- _To do_: Please find all lines containing "write" in the listing below and copy them.

- _Input data_:
◆ ◆ ◆ ◆ ◆ ◆ ◆

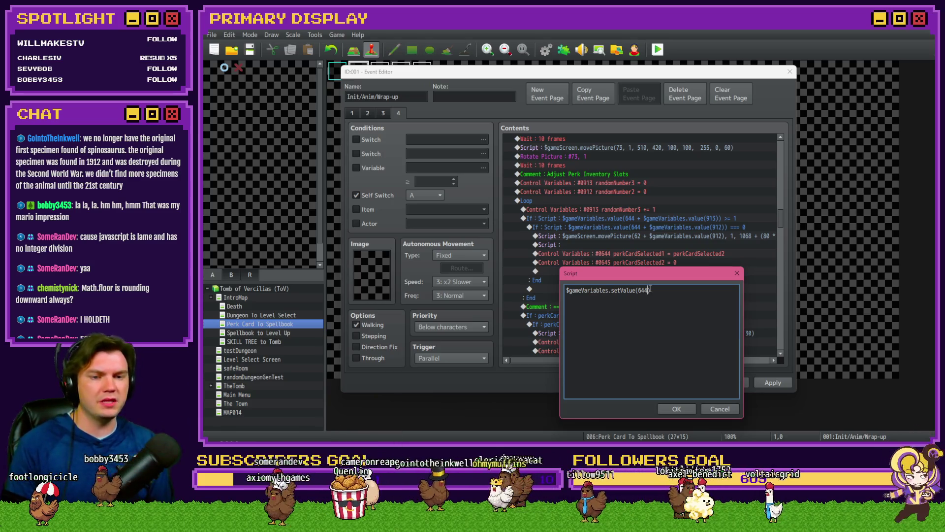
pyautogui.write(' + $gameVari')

◆ ◆ ◆ ◆ ◆ ◆ ◆

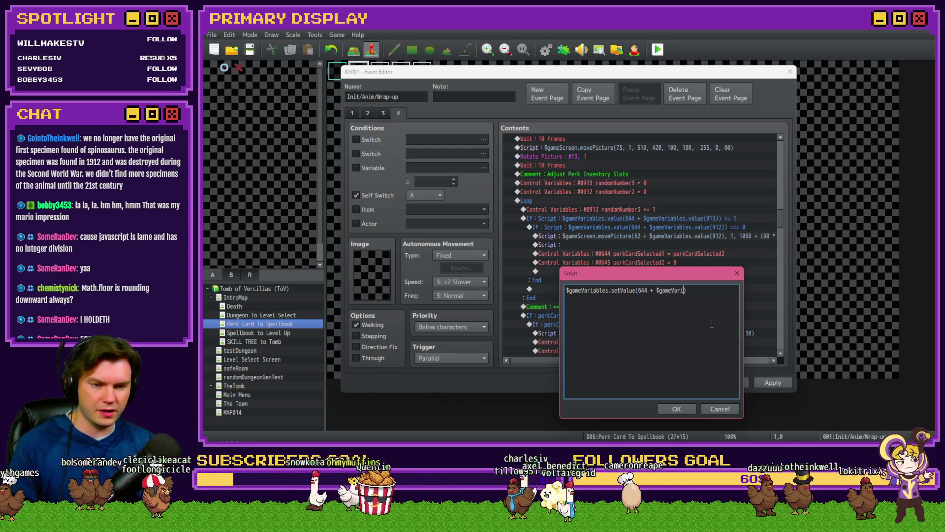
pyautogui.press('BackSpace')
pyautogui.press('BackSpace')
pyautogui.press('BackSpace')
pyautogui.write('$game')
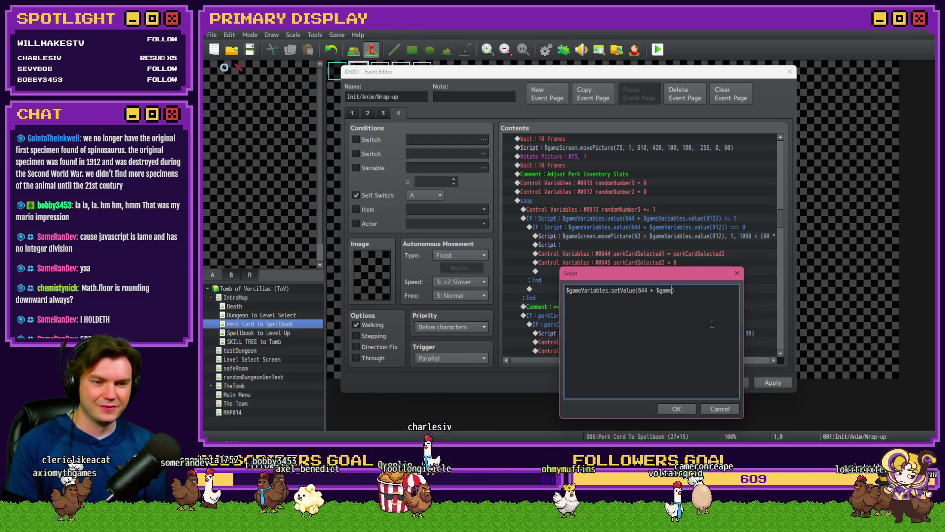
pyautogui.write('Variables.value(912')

◆ ◆ ◆ ◆ ◆ ◆ ◆

- _Exercise output_:
pyautogui.write(' + $gameVari')
pyautogui.write('$game')
pyautogui.write('Variables.value(912')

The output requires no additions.